The resulting indices reflect edits where deletions are made first, before insertions and substitutions. That is, indices for deletions refer to the source collection, whereas indices for insertions and substitutions refer to the latter, intermediate collections.

An example will serve. Calling edits/2 on "preterit" and "zeitgeist" returns the following:

[
  {:substitute, "z", 0},
  {:delete, "r", 1},
  {:insert, "i", 2},
  {:insert, "g", 4},
  {:delete, "r", 5},
  {:insert, "s", 7}
]

Let's look at these steps in order, keeping in mind that deletions are made first:

  1. Deleting at index 1 in "preterit" gives "peterit".
  2. Deleting at index 5 in "preterit" gives "peteit".
  3. Substituting "z" at index 0 in "peteit" gives "zeteit".
  4. Inserting "i" at index 2 in "zeteit" gives "zeiteit".
  5. Inserting "g" at index 4 in "zeiteit" gives "zeitgeit".
  6. Inserting "s" at index 7 in "zeitgeit" gives "zeitgeist".

Installation

Changeset can be installed by adding it to mix.exs:

def deps do
  [{:changeset, "~> 0.2.2"}]
end

Tests and benchmarks

Run tests:

$ mix test
................

Finished in 0.1 seconds
16 tests, 0 failures

Run benchmarks (using benchfella):

$ mix bench
Settings:
  duration:      1.0 s

## ChangesetBench
[17:47:11] 1/4: `figurine` <-> `ligature` (as binaries) levenshtein distance
[17:47:14] 2/4: `mark antony` -> `another man` edit steps
[17:47:15] 3/4: `preterit` -> `zeitgeist` edit steps
[17:47:18] 4/4: `preterit` <-> `zeitgeist` levenshtein distance

Finished in 9.54 seconds

## ChangesetBench
benchmark name                                                iterations   average time
`preterit` <-> `zeitgeist` levenshtein distance                   500000   3.72 µs/op
`figurine` <-> `ligature` (as binaries) levenshtein distance      500000   5.53 µs/op
`preterit` -> `zeitgeist` edit steps                              200000   8.56 µs/op
`mark antony` -> `another man` edit steps                         100000   10.09 µs/op

Contributing

Contributions are welcome.

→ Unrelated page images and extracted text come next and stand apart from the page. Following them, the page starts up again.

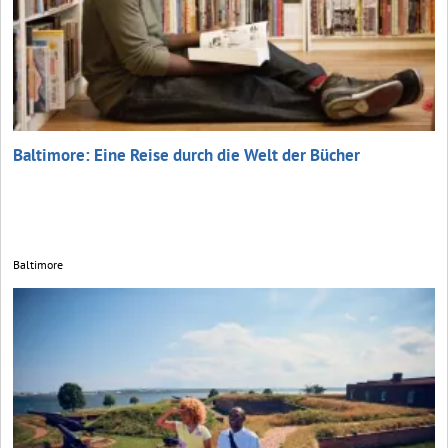
Baltimore: Eine Reise durch die Welt der Bücher
Baltimore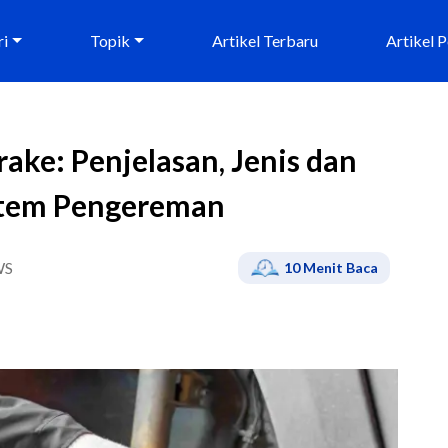
ri
Topik
Artikel Terbaru
Artikel 
ake: Penjelasan, Jenis dan
stem Pengereman
WS
10
Menit Baca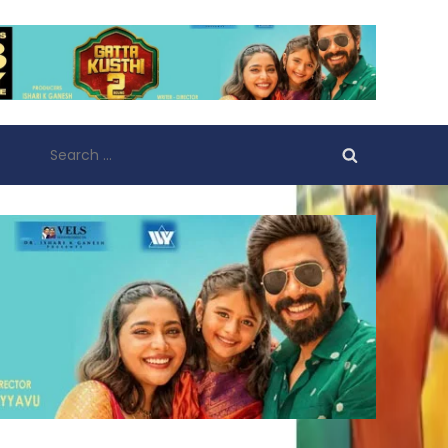
Search
for:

Just open up an issue if you've found a problem or have a suggestion for a feature, or a pull request if you already know how to fix or implement it.

Changelog

1.0.0

  • Minor updates for Elixir 1.4.

0.2.2

  • Adds support for binaries (courtesy @mwmiller).

0.2.1

  • Adds memoization (using the DefMemo package), dramatically improving performance. The levenshtein/2 function is now ~99.8% faster and the edits/2 and edits/3 functions are ~99.9% faster (which is another way of saying that they were very inefficient before).

0.2.0

  • There is now an edits/3 function that takes a custom cost function as an argument.
  • The performance of the edits/2 and edits/3 functions has been slightly improved.